**STATED PROBLEM**
Return the data below as a JSON list of strings with one string per line, omitting blank lines and leaving out the pictures.

## BEGIN RECORDS FOR PROCESSING

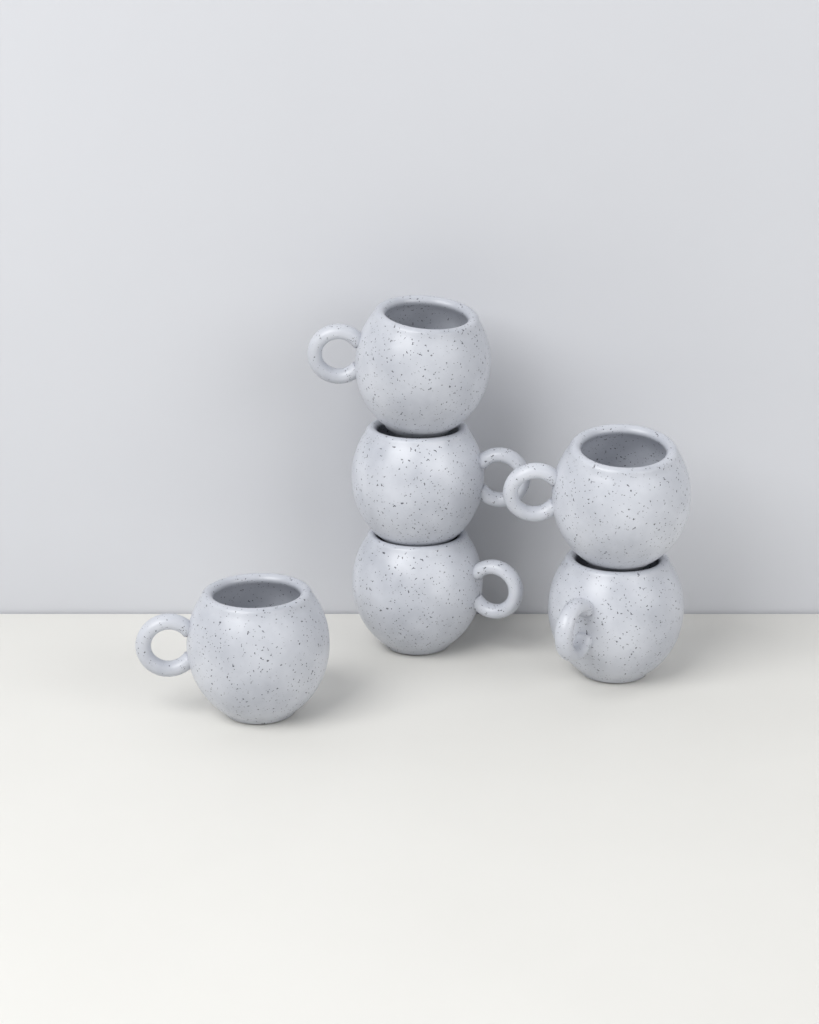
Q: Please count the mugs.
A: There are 6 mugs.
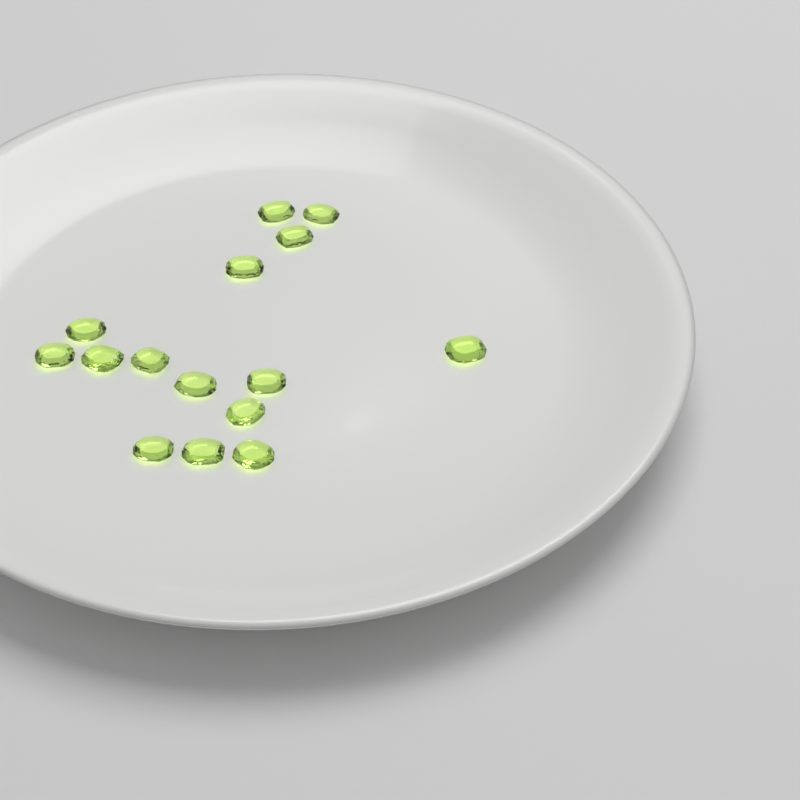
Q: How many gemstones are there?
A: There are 15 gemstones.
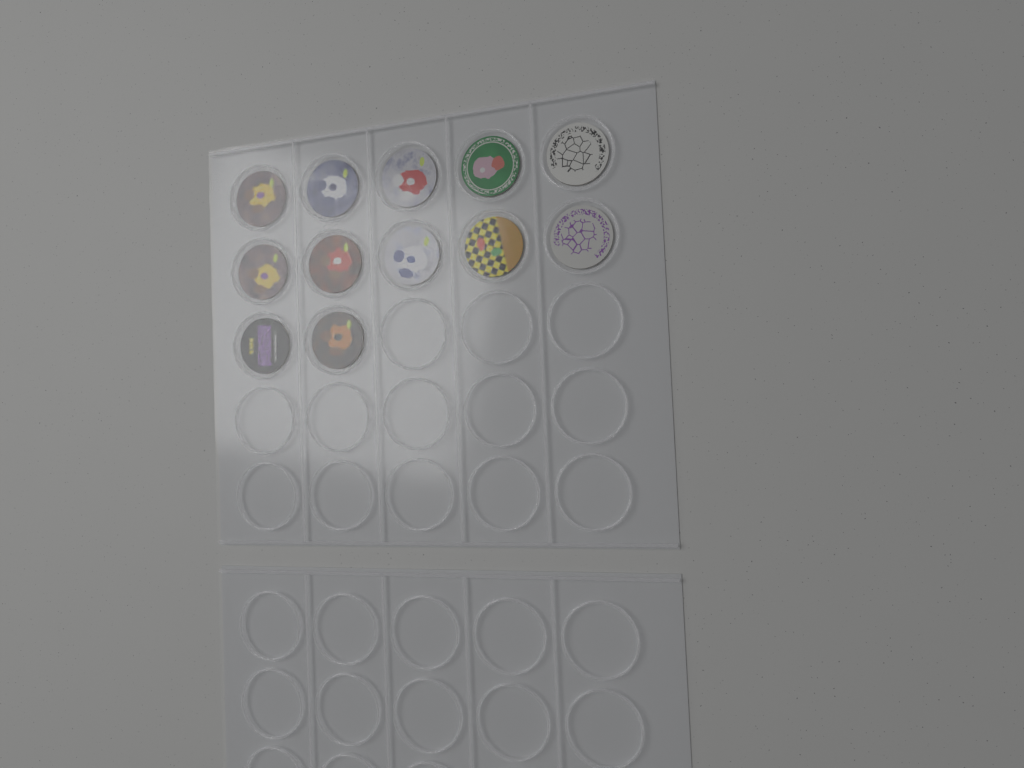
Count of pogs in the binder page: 12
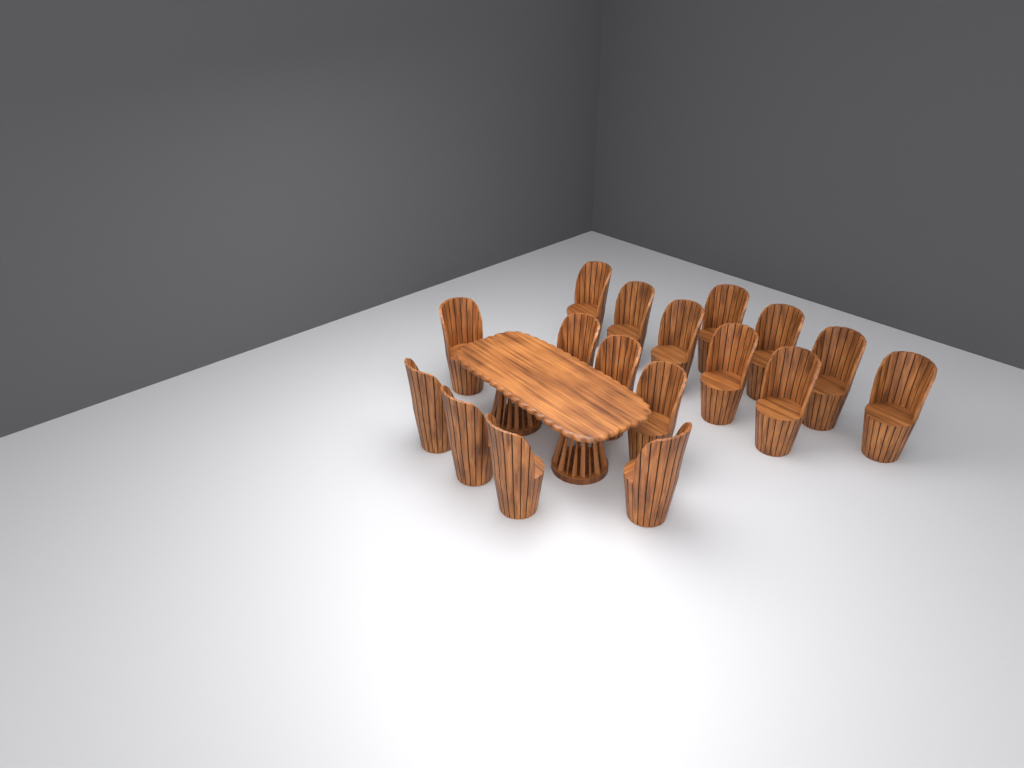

## END RECORDS FOR PROCESSING

**RESULT OF THE TASK**
[
  "Q: Please count the mugs.",
  "A: There are 6 mugs.",
  "Q: How many gemstones are there?",
  "A: There are 15 gemstones.",
  "Count of pogs in the binder page: 12"
]